### Work order
Scan the records for the string "options" and copy every line that holds it.

### Given data
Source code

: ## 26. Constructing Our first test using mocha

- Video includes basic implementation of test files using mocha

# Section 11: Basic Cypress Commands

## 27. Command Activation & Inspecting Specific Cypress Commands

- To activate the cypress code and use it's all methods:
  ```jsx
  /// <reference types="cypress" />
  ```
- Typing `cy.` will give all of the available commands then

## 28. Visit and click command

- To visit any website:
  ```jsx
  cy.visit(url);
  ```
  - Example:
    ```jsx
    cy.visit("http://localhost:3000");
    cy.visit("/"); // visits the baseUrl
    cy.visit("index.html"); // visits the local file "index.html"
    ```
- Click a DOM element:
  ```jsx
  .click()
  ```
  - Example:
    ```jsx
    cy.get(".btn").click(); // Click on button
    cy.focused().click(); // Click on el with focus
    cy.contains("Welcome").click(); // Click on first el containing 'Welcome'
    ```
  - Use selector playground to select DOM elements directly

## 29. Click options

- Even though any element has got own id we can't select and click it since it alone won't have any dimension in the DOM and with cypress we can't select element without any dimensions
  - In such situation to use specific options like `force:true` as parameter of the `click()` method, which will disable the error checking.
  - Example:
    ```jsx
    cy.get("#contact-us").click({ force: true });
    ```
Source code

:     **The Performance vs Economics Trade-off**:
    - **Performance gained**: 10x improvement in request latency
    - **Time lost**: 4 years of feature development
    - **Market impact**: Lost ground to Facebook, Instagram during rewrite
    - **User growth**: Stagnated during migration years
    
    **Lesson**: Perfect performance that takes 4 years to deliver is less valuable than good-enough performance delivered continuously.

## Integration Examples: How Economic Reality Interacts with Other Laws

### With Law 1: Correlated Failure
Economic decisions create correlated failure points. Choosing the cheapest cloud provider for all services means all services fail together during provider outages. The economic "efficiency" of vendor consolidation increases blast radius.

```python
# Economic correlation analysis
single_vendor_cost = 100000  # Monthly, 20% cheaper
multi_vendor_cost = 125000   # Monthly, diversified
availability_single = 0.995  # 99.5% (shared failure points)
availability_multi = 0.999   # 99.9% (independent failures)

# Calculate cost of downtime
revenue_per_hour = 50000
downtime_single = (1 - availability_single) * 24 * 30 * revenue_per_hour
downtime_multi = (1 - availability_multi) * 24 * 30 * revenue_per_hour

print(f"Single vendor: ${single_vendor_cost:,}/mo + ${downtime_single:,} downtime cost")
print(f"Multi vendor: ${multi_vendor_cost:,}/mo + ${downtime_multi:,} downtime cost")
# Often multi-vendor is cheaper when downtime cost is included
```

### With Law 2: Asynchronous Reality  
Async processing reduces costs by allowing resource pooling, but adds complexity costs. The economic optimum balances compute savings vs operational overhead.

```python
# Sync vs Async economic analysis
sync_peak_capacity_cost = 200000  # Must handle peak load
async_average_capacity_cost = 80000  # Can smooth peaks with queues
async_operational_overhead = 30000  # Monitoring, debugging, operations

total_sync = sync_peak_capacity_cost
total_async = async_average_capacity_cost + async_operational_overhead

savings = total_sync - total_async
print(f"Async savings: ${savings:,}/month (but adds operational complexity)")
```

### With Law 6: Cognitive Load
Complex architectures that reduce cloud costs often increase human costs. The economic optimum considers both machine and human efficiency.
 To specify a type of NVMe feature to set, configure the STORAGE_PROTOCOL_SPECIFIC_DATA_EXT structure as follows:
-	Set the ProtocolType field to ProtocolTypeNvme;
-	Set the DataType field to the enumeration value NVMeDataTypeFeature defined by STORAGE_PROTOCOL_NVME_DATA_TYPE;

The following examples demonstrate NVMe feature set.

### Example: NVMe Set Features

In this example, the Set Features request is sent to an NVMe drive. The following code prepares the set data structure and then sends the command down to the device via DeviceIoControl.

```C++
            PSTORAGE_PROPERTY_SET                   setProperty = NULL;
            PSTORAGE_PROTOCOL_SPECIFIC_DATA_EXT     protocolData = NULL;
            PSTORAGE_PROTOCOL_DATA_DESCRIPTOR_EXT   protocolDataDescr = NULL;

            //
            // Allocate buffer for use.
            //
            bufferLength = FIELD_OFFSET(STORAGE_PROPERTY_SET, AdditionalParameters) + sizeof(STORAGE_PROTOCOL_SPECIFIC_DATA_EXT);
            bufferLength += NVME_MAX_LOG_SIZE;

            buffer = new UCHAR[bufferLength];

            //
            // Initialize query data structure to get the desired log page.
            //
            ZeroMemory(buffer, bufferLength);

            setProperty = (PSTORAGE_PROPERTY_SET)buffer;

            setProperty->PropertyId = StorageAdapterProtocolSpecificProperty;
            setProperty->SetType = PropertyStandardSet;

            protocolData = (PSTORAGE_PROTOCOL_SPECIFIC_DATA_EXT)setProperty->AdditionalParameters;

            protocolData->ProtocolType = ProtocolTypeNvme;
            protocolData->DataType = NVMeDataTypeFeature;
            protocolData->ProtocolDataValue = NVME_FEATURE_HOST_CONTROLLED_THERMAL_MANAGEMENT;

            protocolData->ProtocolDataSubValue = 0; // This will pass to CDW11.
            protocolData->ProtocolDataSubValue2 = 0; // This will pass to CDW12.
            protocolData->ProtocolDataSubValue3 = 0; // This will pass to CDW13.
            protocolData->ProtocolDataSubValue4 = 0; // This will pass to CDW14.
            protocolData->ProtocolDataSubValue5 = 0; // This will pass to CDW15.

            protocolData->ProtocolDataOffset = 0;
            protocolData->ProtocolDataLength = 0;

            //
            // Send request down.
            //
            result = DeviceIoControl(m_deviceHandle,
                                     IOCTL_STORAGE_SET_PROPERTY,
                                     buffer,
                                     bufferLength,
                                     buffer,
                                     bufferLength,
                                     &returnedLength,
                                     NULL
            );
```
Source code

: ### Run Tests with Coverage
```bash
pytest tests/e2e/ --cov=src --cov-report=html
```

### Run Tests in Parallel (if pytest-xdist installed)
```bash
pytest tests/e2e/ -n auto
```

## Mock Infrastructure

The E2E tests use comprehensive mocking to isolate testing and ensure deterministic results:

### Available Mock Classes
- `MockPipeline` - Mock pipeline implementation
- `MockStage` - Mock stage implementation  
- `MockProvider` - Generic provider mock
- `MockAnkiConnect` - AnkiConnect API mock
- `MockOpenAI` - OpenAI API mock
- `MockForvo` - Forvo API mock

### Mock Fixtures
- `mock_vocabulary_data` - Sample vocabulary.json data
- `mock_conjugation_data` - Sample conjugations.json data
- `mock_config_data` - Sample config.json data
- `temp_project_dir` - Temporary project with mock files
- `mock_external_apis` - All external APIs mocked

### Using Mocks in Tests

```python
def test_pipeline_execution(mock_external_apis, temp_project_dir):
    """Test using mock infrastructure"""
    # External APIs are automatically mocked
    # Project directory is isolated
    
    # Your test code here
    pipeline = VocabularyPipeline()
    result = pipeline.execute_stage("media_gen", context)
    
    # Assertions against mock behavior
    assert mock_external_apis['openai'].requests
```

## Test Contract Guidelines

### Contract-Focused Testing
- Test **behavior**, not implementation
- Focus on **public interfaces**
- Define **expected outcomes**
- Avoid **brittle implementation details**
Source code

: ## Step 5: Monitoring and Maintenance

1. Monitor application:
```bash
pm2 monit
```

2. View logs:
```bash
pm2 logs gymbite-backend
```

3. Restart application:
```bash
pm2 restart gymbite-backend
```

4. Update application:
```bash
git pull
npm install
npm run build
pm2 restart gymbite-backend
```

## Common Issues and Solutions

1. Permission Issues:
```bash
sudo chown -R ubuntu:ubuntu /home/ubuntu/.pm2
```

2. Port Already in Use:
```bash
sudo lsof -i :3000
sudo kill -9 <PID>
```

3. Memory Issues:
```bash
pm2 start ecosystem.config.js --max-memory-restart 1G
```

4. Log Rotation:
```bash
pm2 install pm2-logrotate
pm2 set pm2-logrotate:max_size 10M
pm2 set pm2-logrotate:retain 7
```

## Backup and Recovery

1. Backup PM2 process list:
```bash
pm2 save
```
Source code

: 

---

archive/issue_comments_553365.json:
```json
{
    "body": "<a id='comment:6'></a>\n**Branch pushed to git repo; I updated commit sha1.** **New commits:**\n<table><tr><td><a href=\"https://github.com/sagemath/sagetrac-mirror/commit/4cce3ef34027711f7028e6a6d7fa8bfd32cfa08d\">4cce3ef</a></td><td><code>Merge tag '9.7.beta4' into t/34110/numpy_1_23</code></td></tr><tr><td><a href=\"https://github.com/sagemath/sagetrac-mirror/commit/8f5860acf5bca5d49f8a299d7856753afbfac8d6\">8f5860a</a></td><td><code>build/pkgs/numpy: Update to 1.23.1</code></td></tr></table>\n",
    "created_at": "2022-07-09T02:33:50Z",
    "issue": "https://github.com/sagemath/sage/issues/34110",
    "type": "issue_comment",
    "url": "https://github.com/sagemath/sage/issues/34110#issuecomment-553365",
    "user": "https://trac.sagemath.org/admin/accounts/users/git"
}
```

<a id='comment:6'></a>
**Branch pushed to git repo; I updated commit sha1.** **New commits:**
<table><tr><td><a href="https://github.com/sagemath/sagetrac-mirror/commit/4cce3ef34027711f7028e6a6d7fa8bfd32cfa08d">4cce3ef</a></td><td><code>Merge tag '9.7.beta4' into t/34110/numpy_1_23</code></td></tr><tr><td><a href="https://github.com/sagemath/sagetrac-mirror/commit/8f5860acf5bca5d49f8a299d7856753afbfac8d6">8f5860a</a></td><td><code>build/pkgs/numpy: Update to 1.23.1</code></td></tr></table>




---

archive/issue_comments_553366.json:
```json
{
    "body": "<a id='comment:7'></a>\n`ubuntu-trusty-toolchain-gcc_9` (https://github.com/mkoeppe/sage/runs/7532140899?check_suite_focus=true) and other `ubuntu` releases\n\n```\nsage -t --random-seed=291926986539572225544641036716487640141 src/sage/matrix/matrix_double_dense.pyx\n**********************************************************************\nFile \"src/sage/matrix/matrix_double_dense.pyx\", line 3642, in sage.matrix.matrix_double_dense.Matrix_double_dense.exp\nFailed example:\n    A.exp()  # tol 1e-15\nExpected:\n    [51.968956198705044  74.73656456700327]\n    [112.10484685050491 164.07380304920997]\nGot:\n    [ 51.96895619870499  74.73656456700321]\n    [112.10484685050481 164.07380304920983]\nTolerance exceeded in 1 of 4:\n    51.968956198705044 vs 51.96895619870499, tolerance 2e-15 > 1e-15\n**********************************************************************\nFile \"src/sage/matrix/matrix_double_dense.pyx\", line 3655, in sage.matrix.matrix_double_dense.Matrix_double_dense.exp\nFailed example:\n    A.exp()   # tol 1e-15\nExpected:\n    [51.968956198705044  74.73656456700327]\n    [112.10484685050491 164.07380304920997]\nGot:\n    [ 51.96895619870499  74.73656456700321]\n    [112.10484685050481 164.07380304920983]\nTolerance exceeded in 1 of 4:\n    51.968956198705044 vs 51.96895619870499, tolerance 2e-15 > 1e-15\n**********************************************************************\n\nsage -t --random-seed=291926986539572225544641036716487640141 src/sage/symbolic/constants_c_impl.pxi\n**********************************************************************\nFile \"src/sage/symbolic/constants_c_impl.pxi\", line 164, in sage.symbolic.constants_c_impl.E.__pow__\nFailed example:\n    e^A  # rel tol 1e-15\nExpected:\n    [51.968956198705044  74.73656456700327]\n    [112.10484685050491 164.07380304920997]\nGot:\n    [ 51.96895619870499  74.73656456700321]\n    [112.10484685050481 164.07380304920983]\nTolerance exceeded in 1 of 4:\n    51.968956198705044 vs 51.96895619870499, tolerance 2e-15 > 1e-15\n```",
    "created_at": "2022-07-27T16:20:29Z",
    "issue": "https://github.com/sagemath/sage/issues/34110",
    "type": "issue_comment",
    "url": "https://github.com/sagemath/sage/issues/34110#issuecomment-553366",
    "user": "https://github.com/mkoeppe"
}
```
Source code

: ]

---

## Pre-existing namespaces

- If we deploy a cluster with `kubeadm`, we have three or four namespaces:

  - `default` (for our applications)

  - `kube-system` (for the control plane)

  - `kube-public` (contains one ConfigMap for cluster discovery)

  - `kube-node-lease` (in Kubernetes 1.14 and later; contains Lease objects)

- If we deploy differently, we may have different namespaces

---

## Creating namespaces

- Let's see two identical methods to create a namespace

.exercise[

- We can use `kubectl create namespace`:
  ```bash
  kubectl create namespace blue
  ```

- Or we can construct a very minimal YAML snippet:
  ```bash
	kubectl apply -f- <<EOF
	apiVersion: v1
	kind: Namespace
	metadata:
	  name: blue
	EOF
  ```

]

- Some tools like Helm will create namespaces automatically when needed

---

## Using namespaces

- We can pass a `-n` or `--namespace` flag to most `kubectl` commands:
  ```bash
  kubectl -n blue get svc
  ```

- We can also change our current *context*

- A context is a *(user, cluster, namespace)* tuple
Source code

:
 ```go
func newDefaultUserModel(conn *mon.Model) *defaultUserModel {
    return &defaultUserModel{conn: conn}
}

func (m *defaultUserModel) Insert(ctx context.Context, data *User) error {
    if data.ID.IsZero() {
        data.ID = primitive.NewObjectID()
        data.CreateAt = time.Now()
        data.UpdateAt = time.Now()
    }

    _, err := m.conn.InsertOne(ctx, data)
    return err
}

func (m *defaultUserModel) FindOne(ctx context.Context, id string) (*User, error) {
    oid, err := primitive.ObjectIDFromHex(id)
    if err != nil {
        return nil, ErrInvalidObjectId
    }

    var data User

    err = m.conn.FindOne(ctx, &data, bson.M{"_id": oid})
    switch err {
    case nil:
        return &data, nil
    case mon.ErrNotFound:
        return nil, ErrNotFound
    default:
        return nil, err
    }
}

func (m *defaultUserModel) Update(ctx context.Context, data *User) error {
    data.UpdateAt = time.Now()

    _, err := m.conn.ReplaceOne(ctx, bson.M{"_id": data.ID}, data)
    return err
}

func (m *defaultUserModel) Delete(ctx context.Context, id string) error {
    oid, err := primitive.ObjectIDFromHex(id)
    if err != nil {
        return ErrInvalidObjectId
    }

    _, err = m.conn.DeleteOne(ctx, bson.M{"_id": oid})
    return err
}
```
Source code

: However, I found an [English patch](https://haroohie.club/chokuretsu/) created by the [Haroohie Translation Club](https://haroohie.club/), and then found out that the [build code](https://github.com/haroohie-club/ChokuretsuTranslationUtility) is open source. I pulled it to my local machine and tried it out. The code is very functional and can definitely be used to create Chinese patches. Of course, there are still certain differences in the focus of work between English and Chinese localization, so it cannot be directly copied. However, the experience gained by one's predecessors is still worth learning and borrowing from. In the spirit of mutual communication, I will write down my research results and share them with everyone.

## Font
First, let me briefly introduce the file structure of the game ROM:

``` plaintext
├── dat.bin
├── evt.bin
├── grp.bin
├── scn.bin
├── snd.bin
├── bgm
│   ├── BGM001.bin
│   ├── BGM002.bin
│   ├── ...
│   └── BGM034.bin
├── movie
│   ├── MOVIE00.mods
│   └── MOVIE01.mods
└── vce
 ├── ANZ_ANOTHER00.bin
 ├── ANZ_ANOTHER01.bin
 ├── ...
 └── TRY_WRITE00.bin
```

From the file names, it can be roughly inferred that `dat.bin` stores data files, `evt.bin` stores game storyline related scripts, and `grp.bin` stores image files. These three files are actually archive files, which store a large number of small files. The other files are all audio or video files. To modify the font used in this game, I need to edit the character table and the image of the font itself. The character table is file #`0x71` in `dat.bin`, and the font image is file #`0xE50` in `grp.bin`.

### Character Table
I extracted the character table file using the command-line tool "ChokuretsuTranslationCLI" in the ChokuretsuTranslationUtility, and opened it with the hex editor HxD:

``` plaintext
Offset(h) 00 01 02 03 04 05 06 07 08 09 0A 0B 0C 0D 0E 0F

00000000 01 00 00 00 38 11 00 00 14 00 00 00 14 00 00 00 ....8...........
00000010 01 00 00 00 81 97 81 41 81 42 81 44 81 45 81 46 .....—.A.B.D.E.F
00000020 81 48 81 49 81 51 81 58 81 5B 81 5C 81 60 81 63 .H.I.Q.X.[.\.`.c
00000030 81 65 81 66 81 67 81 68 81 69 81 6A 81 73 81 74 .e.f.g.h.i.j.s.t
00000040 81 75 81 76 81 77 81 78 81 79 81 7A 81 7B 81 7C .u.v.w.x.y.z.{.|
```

### Final answer
## 29. Click options
  - In such situation to use specific options like `force:true` as parameter of the `click()` method, which will disable the error checking.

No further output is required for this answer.